PDFiD

raw JSON →
1.1.3 verified Fri May 01 auth: no python

A Python library based on DidierStevens' PDFID tool for analyzing PDF files for malicious content. It scans PDFs for common suspicious elements like JavaScript, embedded files, and auto-actions. Current version 1.1.3, with intermittent releases.

pip install pdfid
error AttributeError: module 'pdfid' has no attribute 'PDFiD'
cause Incorrect import: importing pdfid as a whole instead of the class.
fix
Use: from pdfid import PDFiD
error TypeError: initializer got an unexpected keyword argument 'path'
cause PDFiD does not accept a file path; it requires bytes content.
fix
Read file content first: with open('file.pdf', 'rb') as f: data = f.read() ; pdfid = PDFiD(data)
gotcha PDFiD expects the entire file content as bytes; passing a file path or file object will fail silently or raise an error.

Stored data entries
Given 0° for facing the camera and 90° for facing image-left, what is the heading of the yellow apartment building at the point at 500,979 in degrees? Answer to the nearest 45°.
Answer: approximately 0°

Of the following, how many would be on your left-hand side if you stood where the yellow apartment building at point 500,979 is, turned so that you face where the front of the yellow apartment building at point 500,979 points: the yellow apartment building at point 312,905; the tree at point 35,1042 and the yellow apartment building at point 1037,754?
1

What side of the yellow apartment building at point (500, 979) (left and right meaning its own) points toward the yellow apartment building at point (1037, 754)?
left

---

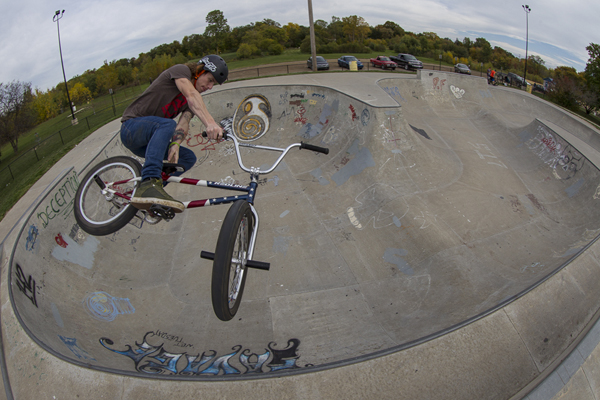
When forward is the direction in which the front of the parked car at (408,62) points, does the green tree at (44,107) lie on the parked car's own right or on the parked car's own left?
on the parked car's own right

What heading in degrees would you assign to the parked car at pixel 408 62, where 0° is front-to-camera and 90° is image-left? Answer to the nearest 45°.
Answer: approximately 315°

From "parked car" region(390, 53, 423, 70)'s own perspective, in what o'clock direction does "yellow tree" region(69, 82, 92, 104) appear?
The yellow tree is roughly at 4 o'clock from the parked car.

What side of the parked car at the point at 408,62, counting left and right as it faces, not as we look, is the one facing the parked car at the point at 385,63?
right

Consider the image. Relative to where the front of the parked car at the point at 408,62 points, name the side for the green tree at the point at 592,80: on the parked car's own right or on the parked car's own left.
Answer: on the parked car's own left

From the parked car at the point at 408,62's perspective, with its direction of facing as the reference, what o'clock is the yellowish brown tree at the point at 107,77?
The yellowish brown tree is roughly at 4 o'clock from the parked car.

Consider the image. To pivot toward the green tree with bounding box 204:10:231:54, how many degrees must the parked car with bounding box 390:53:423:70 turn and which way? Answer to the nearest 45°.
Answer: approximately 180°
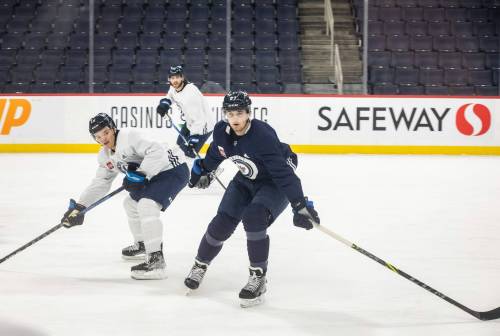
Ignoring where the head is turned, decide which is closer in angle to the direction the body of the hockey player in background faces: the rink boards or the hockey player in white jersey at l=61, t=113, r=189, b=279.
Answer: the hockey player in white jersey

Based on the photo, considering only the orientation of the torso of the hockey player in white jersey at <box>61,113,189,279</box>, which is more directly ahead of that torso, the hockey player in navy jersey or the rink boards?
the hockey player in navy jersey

* * *

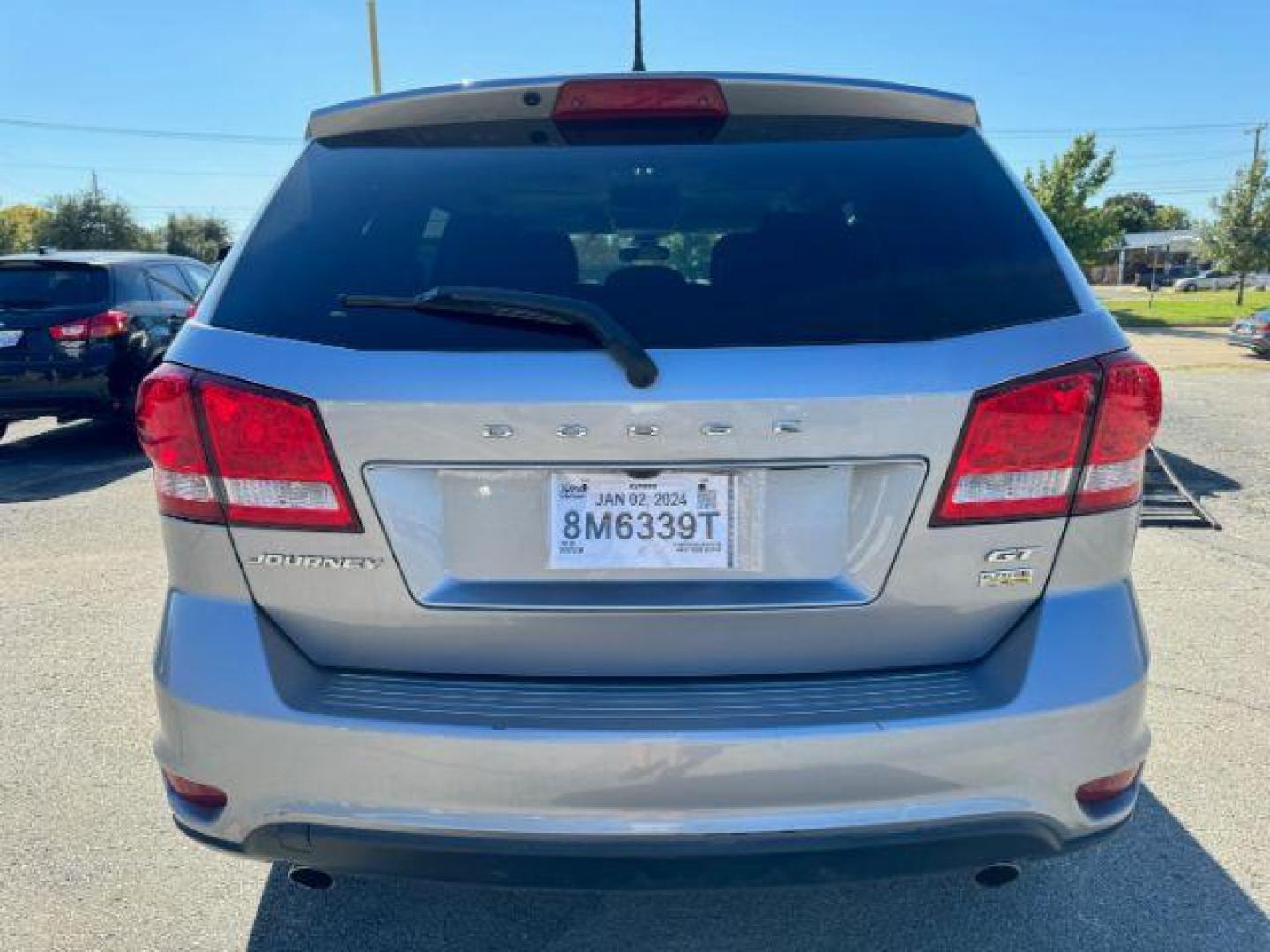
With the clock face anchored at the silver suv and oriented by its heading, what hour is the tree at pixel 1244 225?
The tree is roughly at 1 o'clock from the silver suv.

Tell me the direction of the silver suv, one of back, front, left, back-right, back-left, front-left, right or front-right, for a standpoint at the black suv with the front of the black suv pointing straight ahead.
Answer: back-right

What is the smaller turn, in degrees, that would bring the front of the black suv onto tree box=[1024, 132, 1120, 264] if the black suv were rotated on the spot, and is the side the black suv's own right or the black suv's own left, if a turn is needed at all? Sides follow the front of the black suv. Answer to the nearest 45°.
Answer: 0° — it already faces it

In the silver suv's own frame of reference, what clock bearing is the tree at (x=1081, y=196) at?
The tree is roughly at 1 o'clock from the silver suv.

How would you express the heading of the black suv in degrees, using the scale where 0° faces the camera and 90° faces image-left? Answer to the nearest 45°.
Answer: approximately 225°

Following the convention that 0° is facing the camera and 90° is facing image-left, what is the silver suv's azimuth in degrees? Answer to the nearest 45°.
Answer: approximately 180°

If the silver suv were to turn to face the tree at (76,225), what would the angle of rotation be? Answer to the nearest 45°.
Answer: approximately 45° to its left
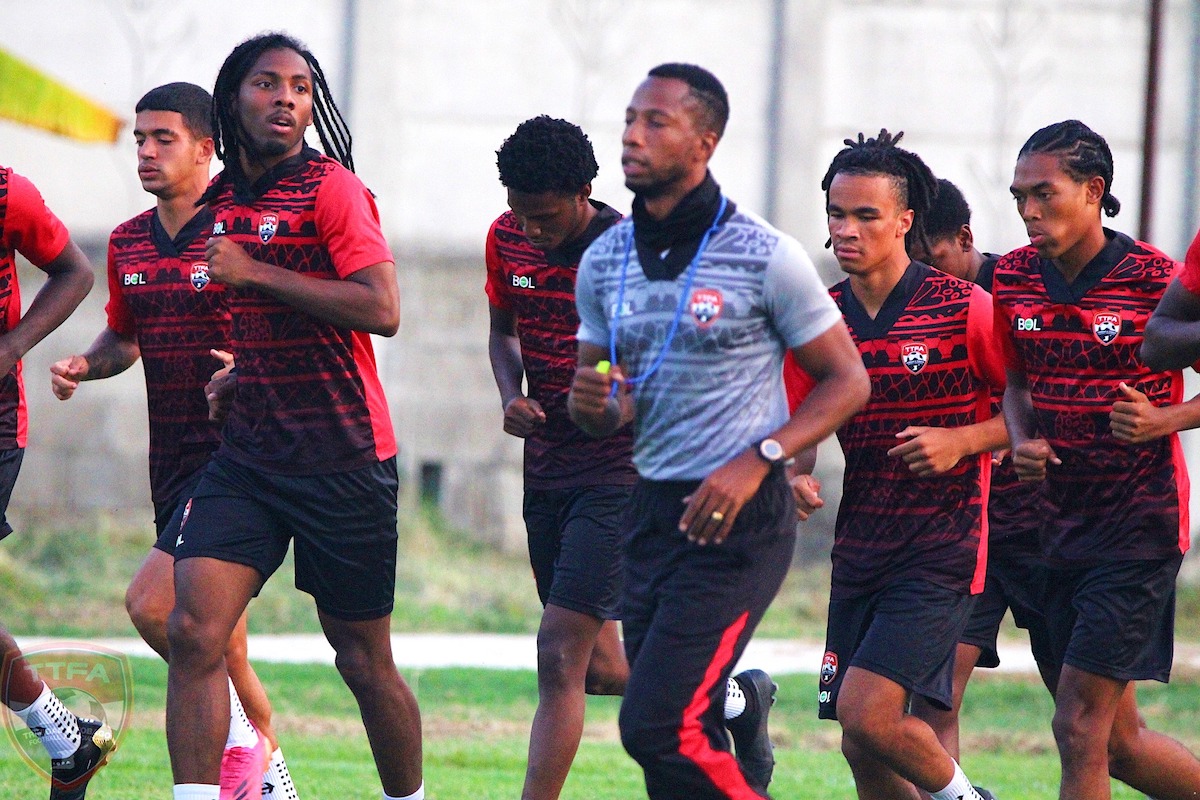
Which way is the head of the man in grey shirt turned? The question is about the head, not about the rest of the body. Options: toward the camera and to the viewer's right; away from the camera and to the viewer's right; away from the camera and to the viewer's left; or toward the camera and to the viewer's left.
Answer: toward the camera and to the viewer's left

## Problem 1
Output the stretch of the PDFiD page from "A Python library" through "with intermittent releases.".
## Problem 2
Which suspicious elements does the PDFiD page say the library scans PDFs for? List each one.
## Problem 3
Write the next part of the PDFiD page, picking up after its final line.

## Written answer 1
A Python library based on DidierStevens' PDFID tool for analyzing PDF files for malicious content. It scans PDFs for common suspicious elements like JavaScript, embedded files, and auto-actions. Current version 1.1.3, with intermittent releases.

## Written answer 2
JavaScript
embedded files
auto-actions

## Written answer 3
fix Open the file in binary mode and read all bytes before passing to PDFiD.
gotcha The results() method returns a dictionary with keys like 'JavaScript', 'OpenAction', etc. The values are the count of occurrences, not booleans.
fix Check counts > 0 to determine presence: if pdfid.results().get('JavaScript', 0) > 0.

Instantiate PDFiD with file content as bytes, then call results() for a dictionary of findings.

from pdfid import PDFiD

# Analyze a PDF file
with open('sample.pdf', 'rb') as f:
    data = f.read()

pdfid = PDFiD(data)
print(pdfid.results())